### Exercise passage
Any ideas on snazzing it up would be appreciated!

thanks!


----------



## TheHummer (Mar 25, 2005)

*Creole Crabmeat Spaghetti Sauce*

Hiya, I was trawling through my recipes and came across this one. A little different and not too quick but should be a good heartening meal.

3 chopped medium onions 
2 tsp olive oil 
1 can (10-oz) clam broth 
½ cup dry white wine/water 
2 cup peeled diced vine ripened tomatoes 
1 tomatoes undrained 
1 can (16-oz) tomato paste 
2 chopped ribs celery 
1 chopped sweet bell pepper 
½ cup fresh chopped parsley 
½ cup fresh or ½ teaspoon dried basil 
½ cup minced fresh or ½ teaspoon dried thyme 
1 dash Worcestershire sauce 
1 pinch ground cumin 
1 pinch red cayenne pepper 
2 Tbs flour ¼ cup old water 
3 cup flaked crab meat 

1 Combine onions and oil in large non-stick pan with cooking spray. Cook and stir just until they begin to brown; stir in broth, wine or water, tomatoes, tomato paste, celery, bell pepper, parsley, basil, thyme, worcestershire, cumin and pepper.
2 Cover and simmer for one hour or more, stirring occasionally. Mix flour with water until smooth; stir into simmering sauce.
3 Add crab meat. Simmer, uncovered until sauce is thick.


----------



## buckytom (Mar 25, 2005)

can you still taste the crab thru the cheeses and cream?

i would leave out the cheeses for something delicate like crab, or replace the crab with crawfish tails and just use the parm and cream.


----------



## mudbug (Mar 25, 2005)

Poor man's version of this dish (made it last night, and it tasted great):

1 jar Classico brand sun-dried tomato alfredo sauce
2 cans water-packed tuna, mostly drained, flaked 
handful of black olives, chopped finely
splash of red wine if sauce is too thick for your taste (I just poured a little into the alfredo sauce jar to "rinse" it out)

heat above ingredients in saucepan until warmed, serve over pasta.


----------



## sherifffruitfly (Mar 25, 2005)

buckytom said:
			
		

> can you still taste the crab thru the cheeses and cream?
> 
> i would leave out the cheeses for something delicate like crab, or replace the crab with crawfish tails and just use the parm and cream.


 
Yah - the crabbieness did get a bit lost... OTOH, it didn't get lost any more than chicken would - that's why, come to think of it, i saute the chicken in blackening spices when using it for fett fredo.... coulda done similarly with the crab I spose... sounds kinda good... saute the crab up in butter, garlic, and blackening spices....

But what I actually had was pretty d@mn good anyhow... the peapods were great. I didn't cook em per se, but I put em in the colander and poured the noodles on em when they were done cooking - so the peapods got a quick hit of watery heat. The leftover peapods were still crunchy today after reheating.

nap time....


----------



## sherifffruitfly (Mar 25, 2005)
######
### Extracted entries
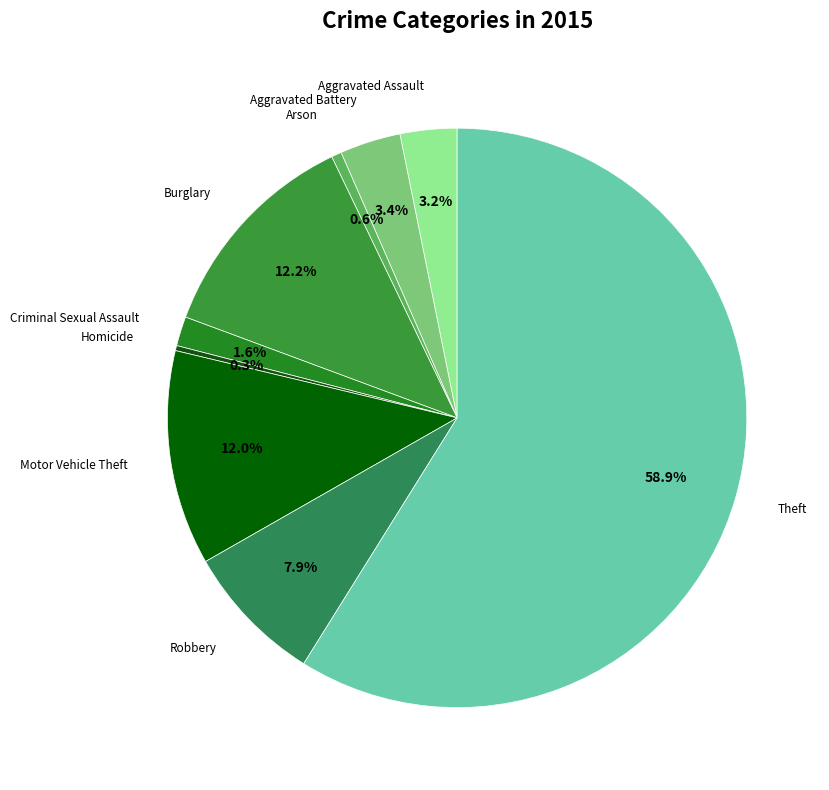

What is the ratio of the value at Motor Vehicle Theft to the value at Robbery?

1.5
######
### Extracted entries
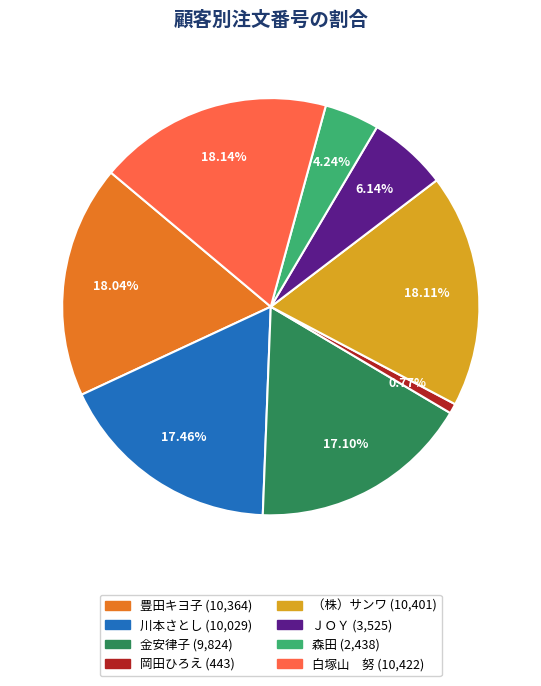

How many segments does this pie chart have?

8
######
### Extracted entries
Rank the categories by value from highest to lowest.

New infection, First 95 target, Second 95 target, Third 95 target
######
Questions on the material:
#1 Answer these questions from the recipe thread:
(a) In the Creole Crabmeat Spaghetti Sauce, how long is the sauce covered and simmered?
(b) How many cans of tuna go into mudbug's poor man's version?
(c) How did sherifffruitfly get the peapods heated?
#2 List every ingredient in mudbug's poor man's version in the recipe thread.
#3 Carry on the recipe thread from its last line by writing the post that follows that header.
The records were drawn from a different source than the recipe thread.

Answers per task:
#1
(a) One hour or more, stirring occasionally.
(b) Two cans of water-packed tuna.
(c) They went into the colander, and the noodles were poured over them when the noodles were done cooking.

#2
1 jar Classico brand sun-dried tomato alfredo sauce
2 cans water-packed tuna, mostly drained, flaked
Handful of black olives, chopped finely
Splash of red wine

#3
TheHummer said:
			
		

> Hiya, I was trawling through my recipes and came across this one. A little different and not too quick but should be a good heartening meal.


 
That is different, but in a good-sounding way - I'll totally try that next time!


----------



## sherifffruitfly (Mar 25, 2005)

mudbug said:
			
		

> Poor man's version of this dish (made it last night, and it tasted great):


 
I love po' man's versions of just about everything! lol - I think sundried tomatoes sound awesome for this type of dish - I'm gonna keep that in mind!

thanks!


----------



## jpmcgrew (Mar 25, 2005)

A little white wine or a few drops of fresh lemon juice to taste.


----------



## Constance (Apr 29, 2005)

*Fetticine Alfredo with Lobster (or crab) Delights*

This version is far lower in calories than a traditional Alfredo, and every bit as rich and creamy tasting. Obviously, you can use real crab meat if you have it available.

Ingredients:
1 tablespoon butter
2 oz cream cheese (may use reduced fat)
1 tablespoon flour
1 cup milk (I use skim)
2 cloves minced garlic (from a jar is fine)
1-1/4 cup shredded parmesan cheese (buy a chunk and grate it yourself)
8 oz lobster or crab delights (the Louis Kemp imitation stuff)
16 oz cooked fettucine

Directions:
In a saucepan, melt butter and saute garlic until fragrant over medium heat. Stir in flour. Gradually blend in milk while stirring with a whisk. Stir constantly over medium heat until thick and bubbly, about 8 minutes. Stir in cream cheese, heat two minutes, stirring constantly. Gradully add 1 cup of the parmesan and stir until fully melted. Add the lobster and allow meat to heat through. Toss with cooked pasta. Moisten with a little reserved liquid from the pasta water, if needed. Top with remaining parmesan.
You may add shrimp or any other seafood. Cook a few frozen peas in with the pasta for a bit of greeen. Add fresh chopped Italian parsly, pimientos, olives...whatever you like. I usually grate in a little nutmeg as well.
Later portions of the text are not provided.